Le sujet traité dans ce livre est loin d’être léger. C’est un sujet dérangeant, bouleversant puisqu’il s’agit d’inceste. Pourtant, l’auteure, au travers d’une écriture intelligente et lucide, invite le lecteur, non pas à s’offusquer vainement mais à prendre conscience et mesurer l’impact de ce problème qui touche malheureusement un enfant sur dix.

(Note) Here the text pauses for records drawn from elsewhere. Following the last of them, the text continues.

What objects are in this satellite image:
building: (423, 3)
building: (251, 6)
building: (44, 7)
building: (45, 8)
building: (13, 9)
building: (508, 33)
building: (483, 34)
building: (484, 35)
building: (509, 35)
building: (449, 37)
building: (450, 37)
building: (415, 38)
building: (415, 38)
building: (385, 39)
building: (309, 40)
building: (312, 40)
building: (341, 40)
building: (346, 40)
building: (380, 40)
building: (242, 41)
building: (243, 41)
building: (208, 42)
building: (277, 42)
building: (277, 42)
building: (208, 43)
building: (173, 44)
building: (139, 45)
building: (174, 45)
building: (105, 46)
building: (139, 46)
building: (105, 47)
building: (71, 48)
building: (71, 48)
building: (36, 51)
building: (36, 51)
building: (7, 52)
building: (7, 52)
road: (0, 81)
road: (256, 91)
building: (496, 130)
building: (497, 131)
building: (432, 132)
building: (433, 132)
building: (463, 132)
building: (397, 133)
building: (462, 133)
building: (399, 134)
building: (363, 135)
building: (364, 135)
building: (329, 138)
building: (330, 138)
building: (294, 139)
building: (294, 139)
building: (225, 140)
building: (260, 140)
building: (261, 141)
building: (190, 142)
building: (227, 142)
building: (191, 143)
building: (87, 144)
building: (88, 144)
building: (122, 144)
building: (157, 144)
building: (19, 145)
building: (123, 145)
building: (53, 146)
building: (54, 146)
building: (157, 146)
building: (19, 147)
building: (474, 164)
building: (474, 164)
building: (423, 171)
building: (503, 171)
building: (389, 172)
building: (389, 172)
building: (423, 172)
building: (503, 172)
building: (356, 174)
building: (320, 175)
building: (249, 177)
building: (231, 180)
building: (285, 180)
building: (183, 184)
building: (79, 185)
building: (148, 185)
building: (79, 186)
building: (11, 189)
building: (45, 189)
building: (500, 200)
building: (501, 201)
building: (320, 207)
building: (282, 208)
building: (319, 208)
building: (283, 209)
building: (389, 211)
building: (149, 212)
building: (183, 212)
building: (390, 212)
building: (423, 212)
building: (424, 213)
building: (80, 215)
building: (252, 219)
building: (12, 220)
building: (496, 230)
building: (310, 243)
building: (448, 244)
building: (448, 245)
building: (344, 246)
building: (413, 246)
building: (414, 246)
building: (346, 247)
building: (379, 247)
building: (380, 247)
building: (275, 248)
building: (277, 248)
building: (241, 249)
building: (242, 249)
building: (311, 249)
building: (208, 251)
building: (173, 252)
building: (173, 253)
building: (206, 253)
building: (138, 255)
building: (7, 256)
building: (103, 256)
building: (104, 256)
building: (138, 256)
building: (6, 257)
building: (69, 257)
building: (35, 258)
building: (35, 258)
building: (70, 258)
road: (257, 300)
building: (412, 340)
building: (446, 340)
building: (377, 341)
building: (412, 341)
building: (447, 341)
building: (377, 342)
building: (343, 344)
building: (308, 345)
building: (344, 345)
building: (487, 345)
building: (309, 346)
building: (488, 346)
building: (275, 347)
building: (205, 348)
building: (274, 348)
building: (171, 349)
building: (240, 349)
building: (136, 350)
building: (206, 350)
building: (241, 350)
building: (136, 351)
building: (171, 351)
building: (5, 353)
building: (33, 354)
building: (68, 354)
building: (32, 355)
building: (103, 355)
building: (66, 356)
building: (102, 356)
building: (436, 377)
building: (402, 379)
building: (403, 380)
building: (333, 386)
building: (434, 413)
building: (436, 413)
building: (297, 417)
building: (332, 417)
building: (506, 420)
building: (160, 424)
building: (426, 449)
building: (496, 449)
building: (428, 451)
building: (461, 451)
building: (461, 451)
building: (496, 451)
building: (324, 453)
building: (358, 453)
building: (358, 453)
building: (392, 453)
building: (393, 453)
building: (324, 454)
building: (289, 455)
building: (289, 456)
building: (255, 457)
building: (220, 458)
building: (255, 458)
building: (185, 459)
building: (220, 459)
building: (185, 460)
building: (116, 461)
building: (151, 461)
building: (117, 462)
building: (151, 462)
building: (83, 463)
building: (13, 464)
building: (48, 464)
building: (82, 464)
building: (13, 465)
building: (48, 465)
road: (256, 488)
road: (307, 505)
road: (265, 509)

Dans ce récit de vie, de sa vie, Karin Béghin n’accuse pas, elle explique simplement comment elle a réussi à dépasser la rancœur et la souffrance en s’accordant le droit de dire, avec pudeur et sincérité, ce qui était enfoui sous une chappe de silence, voire même d’amnésie. Le livre est ponctué de poèmes et de dessins, illustrant avec finesse son cheminement vers l’apaisement et l’ouverture à la vie. Sur son 4ème de couverture, on peut lire ce message qui résume bien l’esprit du livre : « Regardons nous dans le miroir et essayons d’évoluer, de partager, de pardonner ».

Un recueil de poèmes ? Pas seulement… Une invitation au voyage, celui du cœur, et de l’esprit, là où les frontières peuvent enfin s’effacer… Le ciel est lourd parfois et la désespérance semble vouloir étendre son long manteau mais au gré des errances, les âmes se rencontrent, se consolent et réapprennent à écouter le chant de l’univers.
Bruno Le Cun est un auteur confirmé et plusieurs fois récompensé :
– Prix Simone Veil pour son recueil de poèmes « Aquarelles »
– Prix des remparts au salon du livre de Navarrenx avec ses nouvelles « Faits d’hiver »
– Prix du salon du livre de Lons pour son roman « Yémen, du sang sur le sable.